══ SOURCE RECORDS ══
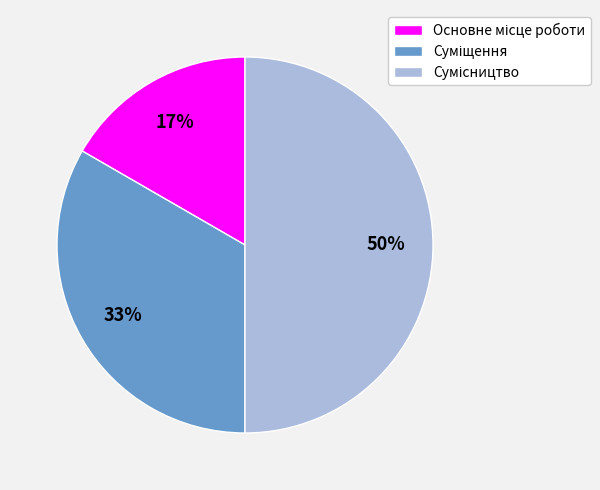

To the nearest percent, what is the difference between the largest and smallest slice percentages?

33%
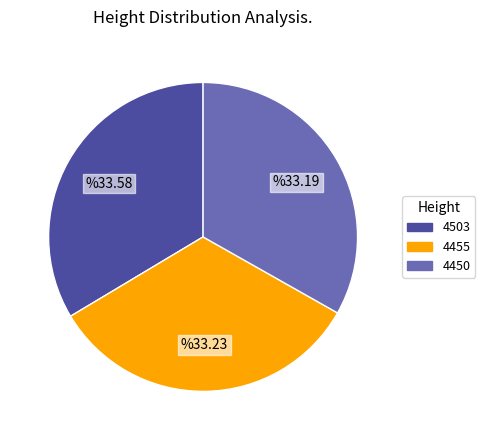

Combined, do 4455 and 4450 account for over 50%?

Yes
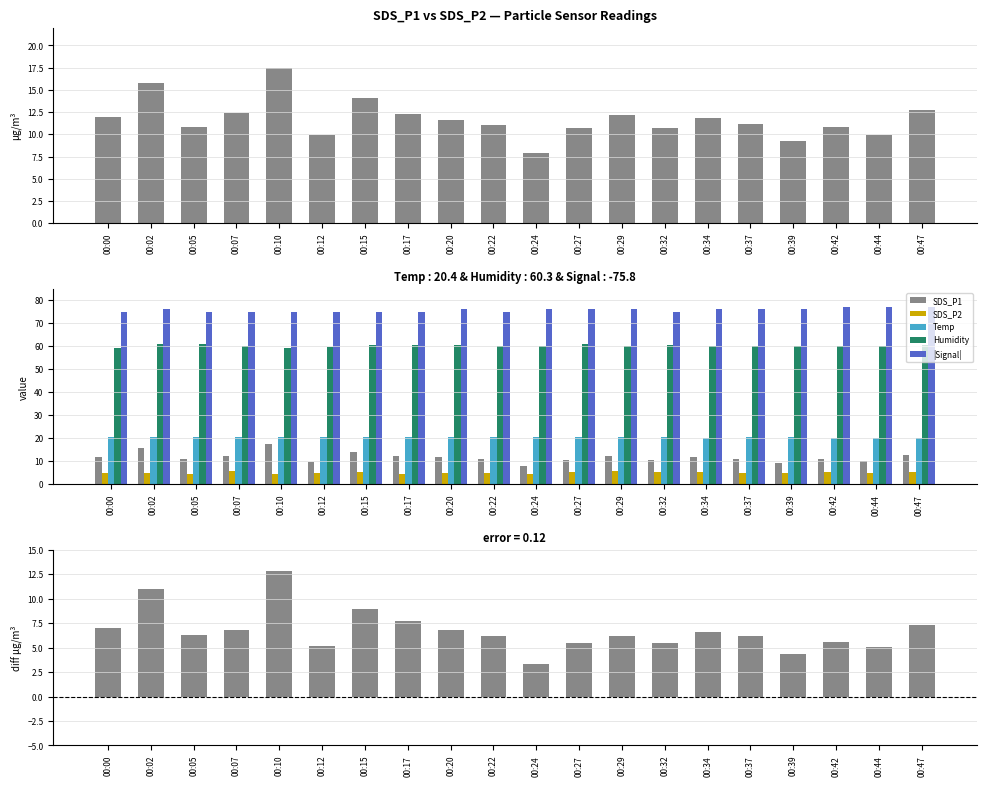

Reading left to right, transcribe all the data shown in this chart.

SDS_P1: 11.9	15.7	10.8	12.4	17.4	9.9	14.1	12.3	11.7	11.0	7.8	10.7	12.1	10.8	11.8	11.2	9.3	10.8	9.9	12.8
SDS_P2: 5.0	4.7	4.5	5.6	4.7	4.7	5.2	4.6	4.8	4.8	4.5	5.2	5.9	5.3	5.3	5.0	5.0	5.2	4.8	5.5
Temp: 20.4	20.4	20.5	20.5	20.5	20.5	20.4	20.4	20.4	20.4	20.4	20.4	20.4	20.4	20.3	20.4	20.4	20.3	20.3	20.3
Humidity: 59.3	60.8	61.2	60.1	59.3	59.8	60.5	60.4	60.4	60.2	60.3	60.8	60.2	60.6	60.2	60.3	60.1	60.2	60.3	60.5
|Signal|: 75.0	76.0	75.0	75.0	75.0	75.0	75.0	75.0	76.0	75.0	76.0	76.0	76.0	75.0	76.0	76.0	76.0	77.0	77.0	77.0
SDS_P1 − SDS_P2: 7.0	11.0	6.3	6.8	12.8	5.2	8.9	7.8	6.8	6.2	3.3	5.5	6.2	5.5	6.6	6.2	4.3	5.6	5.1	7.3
═══
# WHAT YOU HAVE TO DO
Output as a numbered list, skipping blank lines, every line of the data from the very beginning through the line containing "Reading left to". Omit the pictures from your answer.

# SOLUTION FOR THIS EXERCISE
1. To the nearest percent, what is the difference between the largest and smallest slice percentages?
2. 33%
3. Combined, do 4455 and 4450 account for over 50%?
4. Yes
5. Reading left to right, transcribe all the data shown in this chart.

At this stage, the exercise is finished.